Cada vez que se negaba a renunciar a su creencia en Jesús, los guardias de la prisión estaban obligados a golpearla y torturarla. Usaron bastones eléctricos, amenazando con electrocutarla si ella seguía negándose a firmar las declaraciones.

“Recibí solo una porción de avena y medio pedazo de pan al vapor una vez al día, por la mañana, durante 17 días consecutivos”, continuó la mujer.

Ella cree que los guardias esperaban hacerla ceder. También rociaron su cara y ojos con agua con pimienta, diciendo que “nadie sale de este lugar antes de ser transformado”.

En la segunda mitad de 2018, la tortura se intensificó, con solo dormir dos horas al día y verse obligada a escribir textos exhaustivos para decorar las leyes del país. “Fui torturado así durante cuatro meses”.

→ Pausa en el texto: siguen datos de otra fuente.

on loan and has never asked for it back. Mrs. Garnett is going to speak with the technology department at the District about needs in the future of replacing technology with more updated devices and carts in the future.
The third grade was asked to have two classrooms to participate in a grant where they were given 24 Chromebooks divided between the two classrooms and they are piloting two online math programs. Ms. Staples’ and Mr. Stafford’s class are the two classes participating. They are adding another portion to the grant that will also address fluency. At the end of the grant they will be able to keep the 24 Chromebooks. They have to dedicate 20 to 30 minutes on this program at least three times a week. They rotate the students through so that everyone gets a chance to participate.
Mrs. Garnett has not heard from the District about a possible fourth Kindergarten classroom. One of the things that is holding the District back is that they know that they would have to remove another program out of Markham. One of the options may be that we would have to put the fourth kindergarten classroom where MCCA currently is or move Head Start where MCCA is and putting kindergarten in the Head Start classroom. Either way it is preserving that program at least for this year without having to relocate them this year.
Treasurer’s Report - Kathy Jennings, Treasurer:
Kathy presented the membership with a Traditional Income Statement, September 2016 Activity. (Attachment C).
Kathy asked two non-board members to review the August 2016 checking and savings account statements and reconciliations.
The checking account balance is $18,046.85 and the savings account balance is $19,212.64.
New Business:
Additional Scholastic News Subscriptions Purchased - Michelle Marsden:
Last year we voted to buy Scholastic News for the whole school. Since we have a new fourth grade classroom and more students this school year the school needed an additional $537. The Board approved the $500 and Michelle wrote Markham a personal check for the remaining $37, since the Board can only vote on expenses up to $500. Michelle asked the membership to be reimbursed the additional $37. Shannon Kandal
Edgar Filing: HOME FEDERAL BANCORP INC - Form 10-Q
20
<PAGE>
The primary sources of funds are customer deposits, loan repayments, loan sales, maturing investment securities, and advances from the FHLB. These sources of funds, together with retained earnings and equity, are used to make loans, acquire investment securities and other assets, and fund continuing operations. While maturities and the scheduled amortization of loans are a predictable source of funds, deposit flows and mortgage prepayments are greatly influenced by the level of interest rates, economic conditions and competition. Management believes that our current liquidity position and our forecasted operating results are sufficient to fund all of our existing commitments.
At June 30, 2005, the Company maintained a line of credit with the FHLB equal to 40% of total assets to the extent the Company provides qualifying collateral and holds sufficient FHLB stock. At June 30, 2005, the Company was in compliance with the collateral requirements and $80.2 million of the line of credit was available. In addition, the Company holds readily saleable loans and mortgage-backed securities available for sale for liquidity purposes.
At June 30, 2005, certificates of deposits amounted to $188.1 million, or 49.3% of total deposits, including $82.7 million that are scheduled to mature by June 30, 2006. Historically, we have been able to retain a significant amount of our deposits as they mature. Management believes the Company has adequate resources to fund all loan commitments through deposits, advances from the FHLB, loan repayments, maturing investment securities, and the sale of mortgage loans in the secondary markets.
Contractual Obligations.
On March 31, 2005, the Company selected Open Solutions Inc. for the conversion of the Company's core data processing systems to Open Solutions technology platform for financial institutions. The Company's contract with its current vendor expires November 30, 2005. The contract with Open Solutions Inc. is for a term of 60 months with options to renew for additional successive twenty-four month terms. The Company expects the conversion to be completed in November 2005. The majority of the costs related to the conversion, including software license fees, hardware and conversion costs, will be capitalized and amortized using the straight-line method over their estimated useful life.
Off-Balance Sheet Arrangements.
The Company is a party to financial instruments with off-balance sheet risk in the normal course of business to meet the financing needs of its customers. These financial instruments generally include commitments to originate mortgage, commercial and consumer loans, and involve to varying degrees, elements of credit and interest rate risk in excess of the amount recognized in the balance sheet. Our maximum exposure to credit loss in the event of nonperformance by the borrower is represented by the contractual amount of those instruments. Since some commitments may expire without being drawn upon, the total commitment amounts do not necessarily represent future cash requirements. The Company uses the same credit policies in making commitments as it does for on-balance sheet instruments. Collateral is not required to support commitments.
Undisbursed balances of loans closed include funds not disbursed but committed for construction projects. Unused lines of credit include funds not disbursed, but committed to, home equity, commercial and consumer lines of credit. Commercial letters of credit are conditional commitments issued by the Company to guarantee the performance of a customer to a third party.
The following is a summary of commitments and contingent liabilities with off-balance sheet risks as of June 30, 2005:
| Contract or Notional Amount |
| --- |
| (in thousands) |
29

Según los documentos obtenidos por Bitter Winter, emitidos por instituciones en todos los niveles del gobierno, las cárceles que mantienen detenidos condenados por “usar un xie jiao para socavar la aplicación de la ley” reciben cuotas para la “transformación”.

La tortura es tan grande que, según un documento emitido en 2019 por las autoridades de la provincia de Zhejiang, menos del 20% de los creyentes arrestados y “transformados” en prisión regresan a la iglesia CAG.

En esa provincia, al menos el 80% de los miembros de la iglesia han sido arrestados o registrados por el estado.